Once you have created your app, open its settings and navigate to Keys and Access Tokens.
Copy-paste the four keys you see into the block of code below.

# Replace these with your Twitter access keys - DO NOT SHARE YOUR KEYS WITH OTHERS
consumer_key <- "xxxxxxxxxxxx"
consumer_secret <- "xxxxxxxxxxxxxxxxxxxxxxxx"
access_token <- "xxxxxxxxxxxxxxxxxxxxxxxx"
access_token_secret <- "xxxxxxxxxxxxxxxxxxxxxxxx"

# Now, authorize R to use Twitter using those keys
# Remember to select "1" to answer "Yes" to the question about caching.
setup_twitter_oauth(consumer_key, consumer_secret, access_token, access_token_secret)

Finally, we need to actually download all of those data. This is really two steps: download tweets as a list, then convert the list into a data frame. We’ll just grab the most recent 2000, but you could grab all of them if you wanted to.

twitter_list <- searchTwitter("#siop18", n=2000)
twitter_tbl <- as.tibble(twListToDF(twitter_list))

Challenge 2: Pre-process the tweets, convert into a corpus, then into a dataset

That text is pretty messy – there’s a lot of noise and nonsense in there. If you take a look at a few tweets in twitter_tbl, you’ll see the problem yourself. To deal with this, you need to pre-process. I would normally do this in a tidyverse magrittr pipe but will write it all out to make it a smidge clearer (although much longer).

Importantly, this won’t get everything. There is a lot more pre-processing you could do to get this dataset even cleaner, if you were going to use this for something other than a blog post!
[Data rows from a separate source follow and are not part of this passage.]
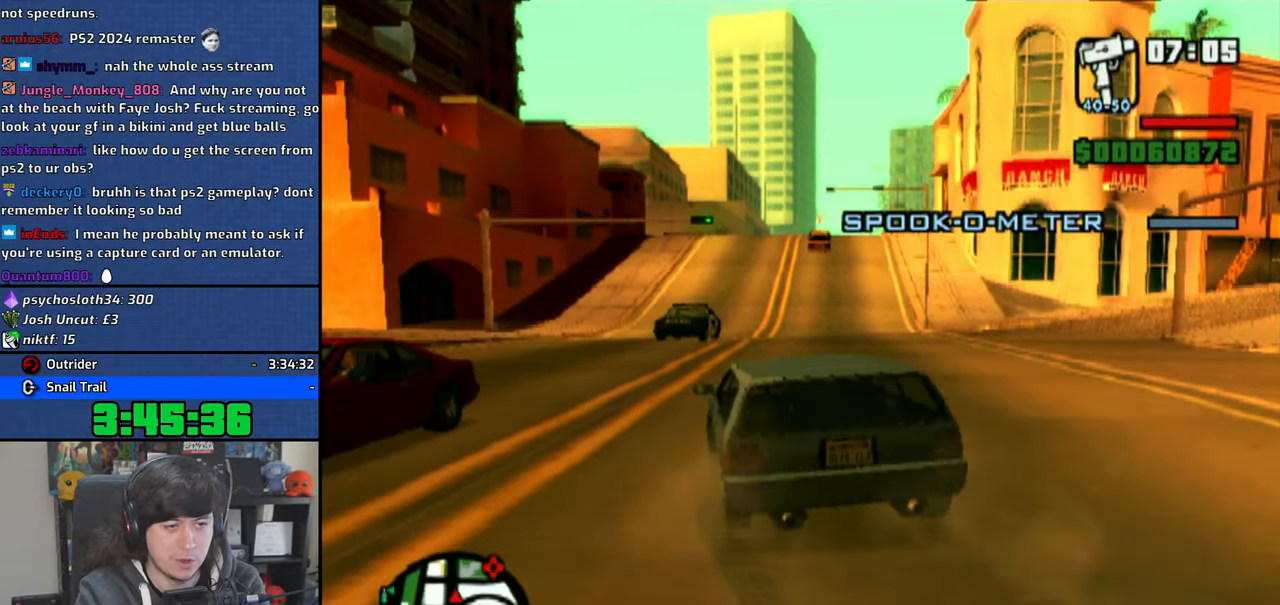
{"dt_ms": 500, "buttons": [], "left_stick": "up-left", "right_stick": "center", "events": [[50, "CROSS", "up"], [50, "left_stick", "center"], [100, "left_stick", "up-left"], [133, "CROSS", "down"], [250, "CROSS", "up"], [316, "CROSS", "down"], [433, "CROSS", "up"]]}
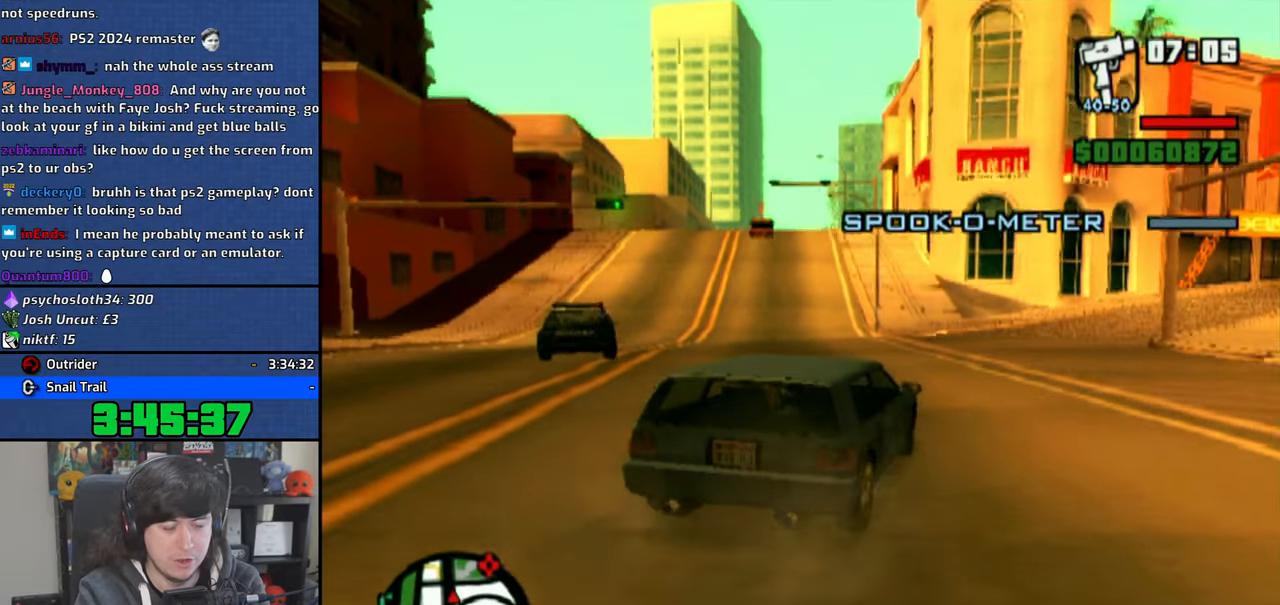
{"dt_ms": 500, "buttons": [], "left_stick": "right", "right_stick": "center", "events": [[166, "left_stick", "center"], [216, "left_stick", "right"]]}
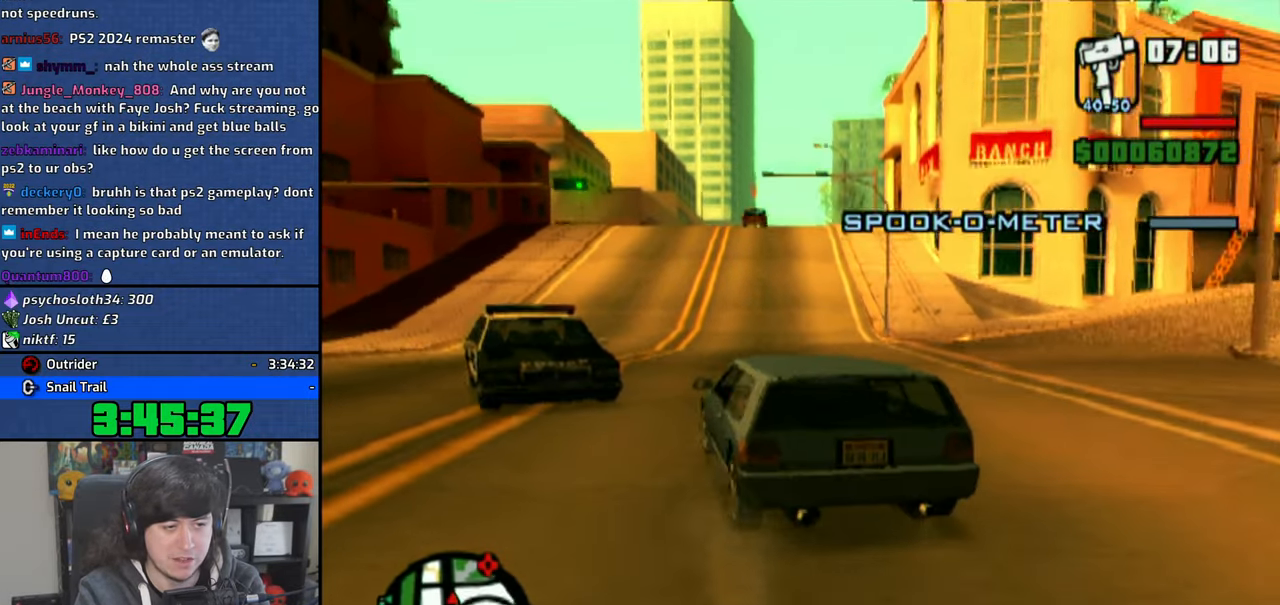
{"dt_ms": 500, "buttons": [], "left_stick": "up-left", "right_stick": "center", "events": [[116, "left_stick", "center"], [200, "CROSS", "down"], [200, "left_stick", "up-left"], [283, "CROSS", "up"], [383, "CROSS", "down"], [466, "CROSS", "up"]]}
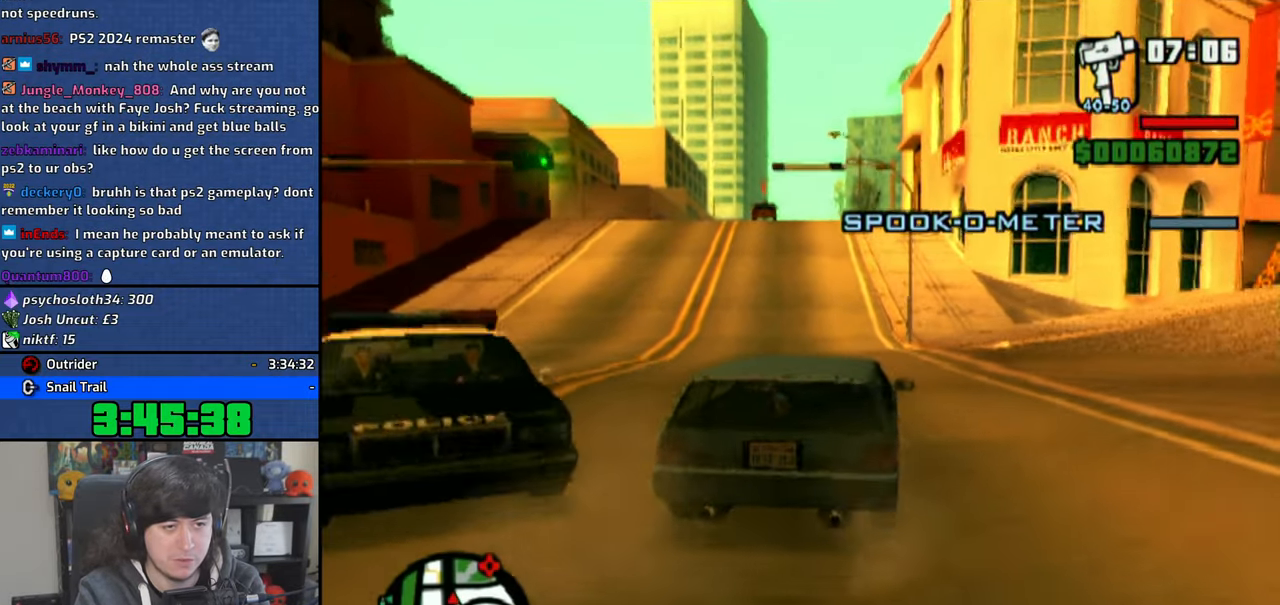
{"dt_ms": 500, "buttons": [], "left_stick": "right", "right_stick": "center", "events": [[50, "CROSS", "down"], [150, "CROSS", "up"], [216, "CROSS", "down"], [233, "left_stick", "center"], [300, "left_stick", "right"], [316, "CROSS", "up"], [400, "CROSS", "down"], [483, "CROSS", "up"]]}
But this will get you most of the way there, and close enough that the analysis we’re going to do afterward won’t be affected.

# Isolate the tweet text as a vector
tweets <- twitter_tbl$text
# Get rid of retweets
tweets <- tweets[str_sub(tweets,1,2)!="RT"]
# Strip out clearly non-English characters (emoji, pictographic language characters)
tweets <- str_replace_all(tweets, "\\p{So}|\\p{Cn}", "")
# Convert to ASCII, which removes other non-English characters
tweets <- iconv(tweets, "UTF-8", "ASCII", sub="")
# Strip out links
tweets <- str_replace_all(tweets, "http[[:alnum:][:punct:]]*", "")
# Everything to lower case
tweets <- str_to_lower(tweets)
# Strip out hashtags and at-mentions
tweets <- str_replace_all(tweets, "[@#][:alnum:]*", "")
# Strip out numbers and punctuation and whitespace
tweets <- stripWhitespace(removePunctuation(removeNumbers(tweets)))
# Strip out stopwords 
tweets <- removeWords(tweets, stopwords("en"))
# Stem words
tweets <- stemDocument(tweets)
# Convert to corpus
tweets_corpus <- Corpus(VectorSource(tweets))
# Convert to document-term matrix (dataset)
tweets_dtm <- DocumentTermMatrix(tweets_corpus)
# Get rid of relatively unusual terms
tweets_dtm <- removeSparseTerms(tweets_dtm, 0.99)
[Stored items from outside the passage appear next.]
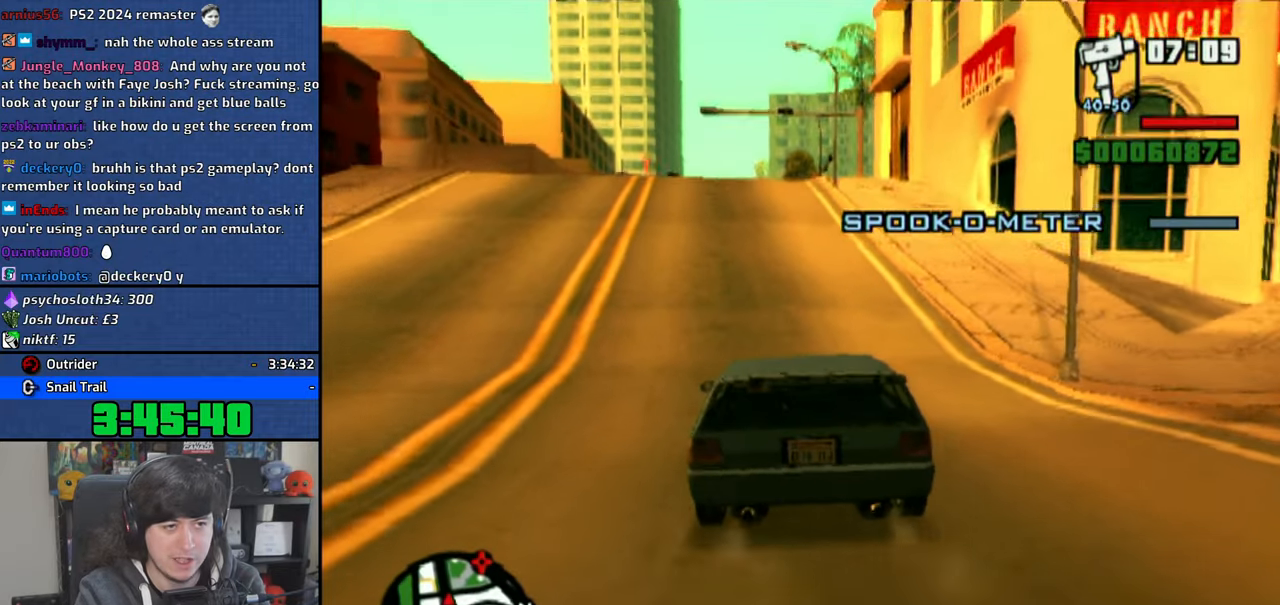
{"dt_ms": 500, "buttons": ["CROSS"], "left_stick": "center", "right_stick": "center", "events": [[33, "CROSS", "up"], [116, "CROSS", "down"], [216, "CROSS", "up"], [300, "CROSS", "down"], [400, "CROSS", "up"], [483, "CROSS", "down"]]}
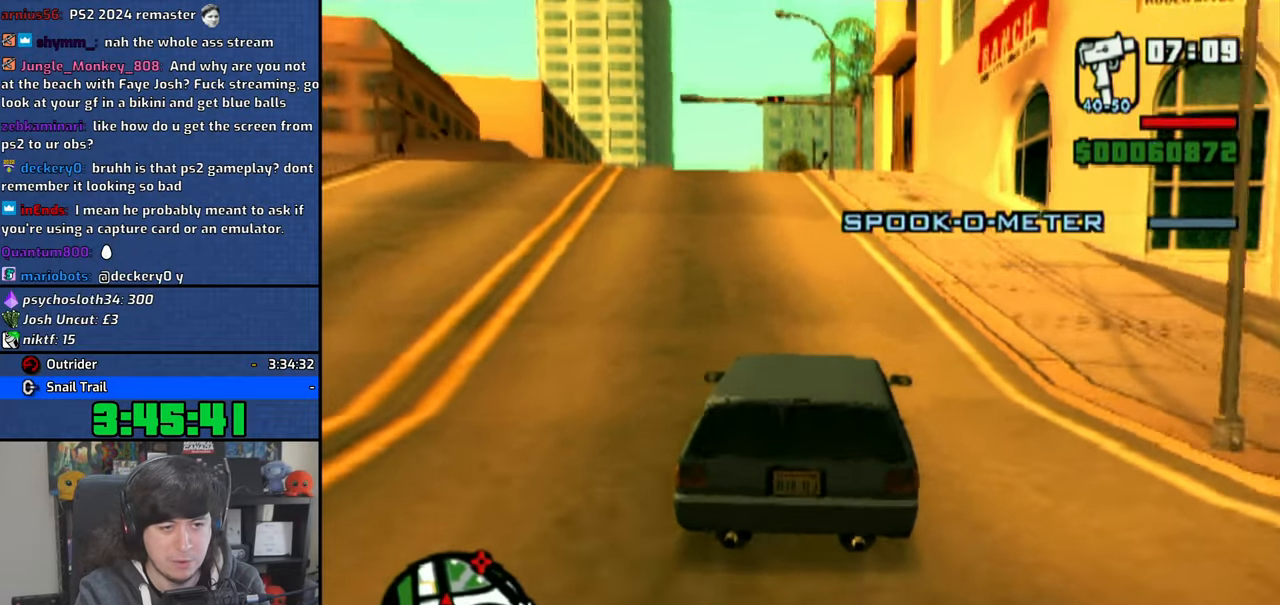
{"dt_ms": 500, "buttons": [], "left_stick": "center", "right_stick": "down-left", "events": [[66, "CROSS", "up"], [350, "right_stick", "down-left"]]}
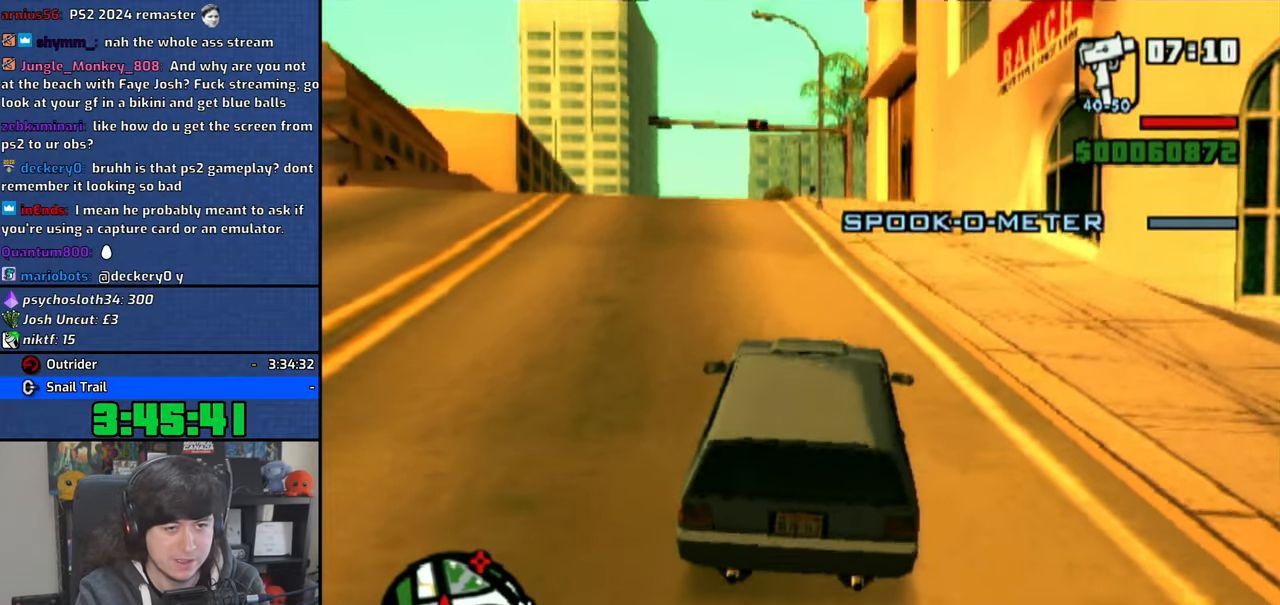
{"dt_ms": 500, "buttons": ["CROSS"], "left_stick": "center", "right_stick": "center", "events": [[350, "right_stick", "center"], [450, "CROSS", "down"]]}
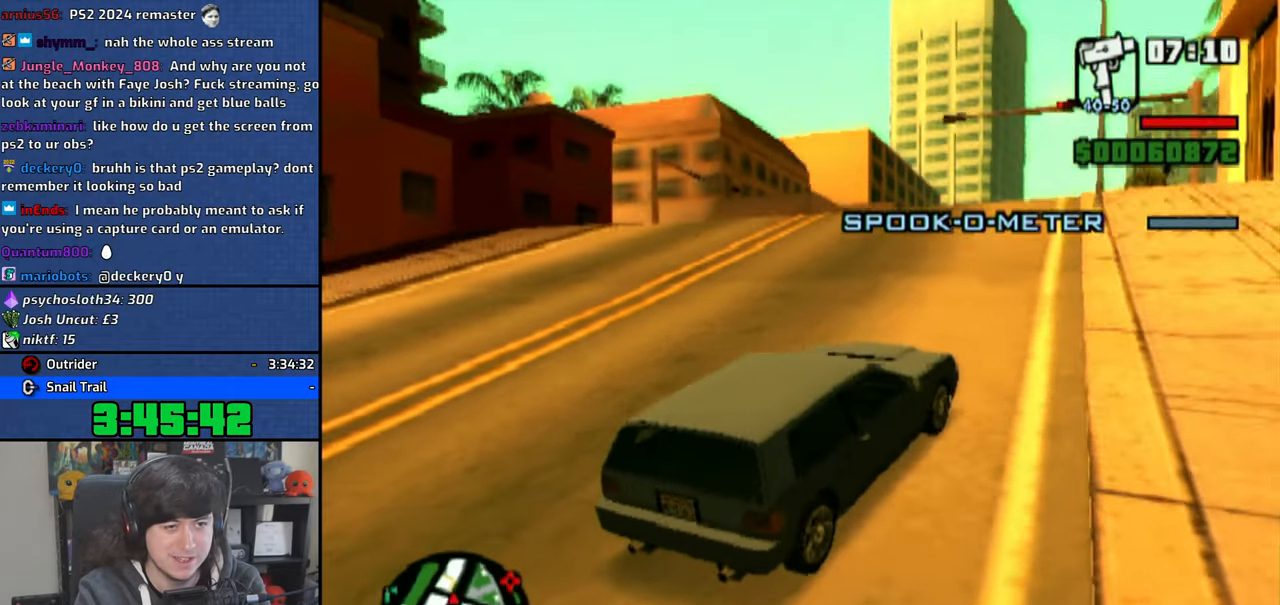
{"dt_ms": 500, "buttons": ["CROSS"], "left_stick": "center", "right_stick": "center", "events": [[100, "left_stick", "left"], [266, "left_stick", "center"]]}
Challenge 3: Get a general sense of topics based upon word counts alone

Now that we have a dataset, let’s do a basic wordcloud visualization. I would recommend against trying to interpret this too closely, but it’s useful to double-check that we didn’t miss anything (e.g., if there was a huge “ASDFKLAS” in this word cloud, it would be a signal that I did something wrong in pre-processing). It’s also great coffee-table conversation?

# Create wordcloud
wordCounts <- colSums(as.tibble(as.matrix(tweets_dtm)))
wordNames <- names(as.tibble(as.matrix(tweets_dtm)))
wordcloud(wordNames, wordCounts, max.words=75)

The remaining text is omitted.